The total number of students and graduates here on temporary visas has not budged since the tightening of rules in March but there has been a 40 per cent jump in the number of foreigners here on bridging visas; there are now 324,000 waiting for a decision on another visa application and the number is growing.
Figures supplied to the Senate last week show that in the eight months to August, there have been more than 13,000 new cases challenging student visa refusals at what is now known as the Administrative Review Tribunal.

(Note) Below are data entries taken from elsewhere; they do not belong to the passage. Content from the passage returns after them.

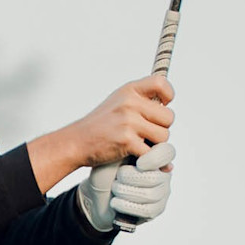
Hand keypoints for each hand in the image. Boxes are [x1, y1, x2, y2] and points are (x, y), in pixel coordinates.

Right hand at [28, 75, 174, 192]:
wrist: (76, 142)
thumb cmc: (99, 125)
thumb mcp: (117, 102)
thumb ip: (140, 102)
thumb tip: (167, 109)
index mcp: (129, 91)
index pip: (161, 83)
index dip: (168, 96)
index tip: (162, 106)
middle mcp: (130, 103)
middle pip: (168, 117)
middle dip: (162, 129)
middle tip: (147, 134)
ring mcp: (128, 122)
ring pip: (164, 136)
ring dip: (157, 145)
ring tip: (141, 145)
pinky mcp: (127, 141)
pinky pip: (152, 153)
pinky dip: (151, 161)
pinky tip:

That’s triple the number across the same period in 2019, or more than the entire case load across the past four calendar years.
From January to August there have been more than 3000 asylum claims by people whose last substantive visa granted was a student visa, with more than 500 lodgements in August alone. Not one to let an opportunity slip by without a cut-through and incendiary gibe, Peter Dutton has called visa hopping “the modern version of the boat arrivals”.
The Prime Minister is in the wars on several fronts, not least around the purchase of his Copacabana eyrie. But that’s neither here nor there for the coming election campaign, where the cost-of-living crisis from high and persistent inflation, stagnant living standards, failing school performance, dearth of affordable housing for our young, ailing aged care and health systems, perilous energy transition and mismanaged migration will dominate the policy contest.
Rather than panicky moves that catch people by surprise and hurt successful export industries, Labor should get cracking on a new points test for permanent migrants, plan the intake over a longer time horizon, prioritise foreign workers to build homes, and work quickly with local governments and the states to populate our much-ignored regions and towns. Instead, we’re doubling down on toil and trouble.